Action item: Look in the material below for the line holding "that Redis will use". Set it down exactly, with each later line up to and including the line holding "section by adding a description".

[Recorded information Boundary: Start]

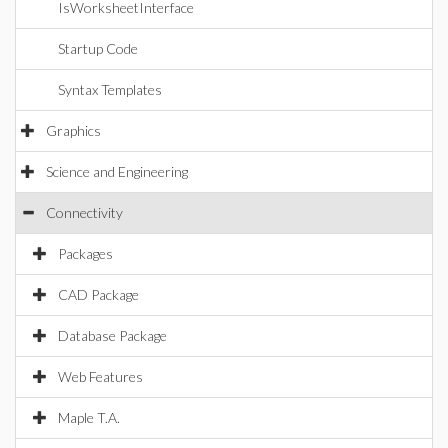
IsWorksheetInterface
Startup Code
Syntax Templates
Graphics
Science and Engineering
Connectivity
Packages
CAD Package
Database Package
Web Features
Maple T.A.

[Recorded information Boundary: End]
[Recorded information Boundary: Start]

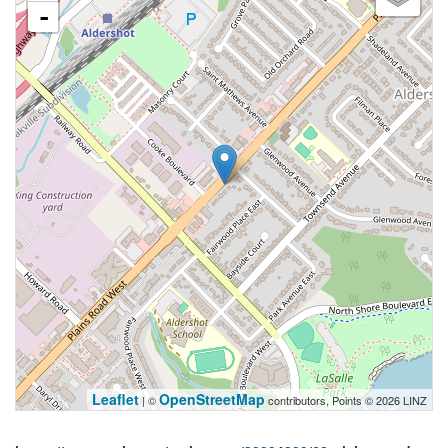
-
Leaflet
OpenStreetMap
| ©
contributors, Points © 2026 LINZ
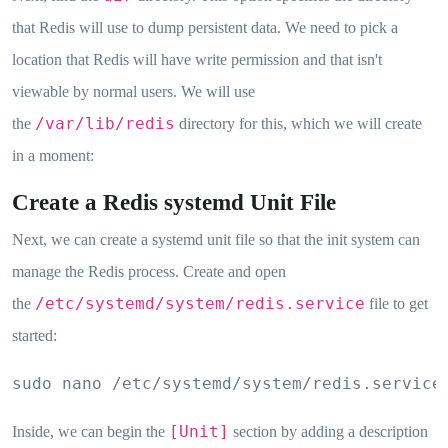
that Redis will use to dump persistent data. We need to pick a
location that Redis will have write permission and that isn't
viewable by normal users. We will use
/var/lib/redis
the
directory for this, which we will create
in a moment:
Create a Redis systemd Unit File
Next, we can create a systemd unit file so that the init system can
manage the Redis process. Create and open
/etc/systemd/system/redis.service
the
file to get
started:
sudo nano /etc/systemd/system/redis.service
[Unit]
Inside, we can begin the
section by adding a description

[Recorded information Boundary: End]
[Recorded information Boundary: Start]

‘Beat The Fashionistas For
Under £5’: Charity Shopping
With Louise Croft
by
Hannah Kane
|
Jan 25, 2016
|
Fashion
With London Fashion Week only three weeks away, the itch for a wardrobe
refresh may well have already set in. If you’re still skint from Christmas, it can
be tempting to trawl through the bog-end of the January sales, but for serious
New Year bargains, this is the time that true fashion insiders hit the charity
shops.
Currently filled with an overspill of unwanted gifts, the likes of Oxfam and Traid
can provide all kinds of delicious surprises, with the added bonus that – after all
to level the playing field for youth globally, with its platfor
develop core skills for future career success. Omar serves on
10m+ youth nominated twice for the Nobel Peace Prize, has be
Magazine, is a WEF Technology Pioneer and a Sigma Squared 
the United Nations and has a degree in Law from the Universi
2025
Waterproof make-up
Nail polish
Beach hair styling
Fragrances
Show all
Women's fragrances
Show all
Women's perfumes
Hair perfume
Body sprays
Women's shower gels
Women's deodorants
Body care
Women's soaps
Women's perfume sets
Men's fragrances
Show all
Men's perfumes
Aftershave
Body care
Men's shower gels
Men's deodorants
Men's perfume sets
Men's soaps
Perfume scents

[Recorded information Boundary: End]

Completed task:
that Redis will use to dump persistent data. We need to pick a
location that Redis will have write permission and that isn't
viewable by normal users. We will use
/var/lib/redis
the
directory for this, which we will create
in a moment:
Create a Redis systemd Unit File
Next, we can create a systemd unit file so that the init system can
manage the Redis process. Create and open
/etc/systemd/system/redis.service
the
file to get
started:
sudo nano /etc/systemd/system/redis.service
[Unit]
Inside, we can begin the
section by adding a description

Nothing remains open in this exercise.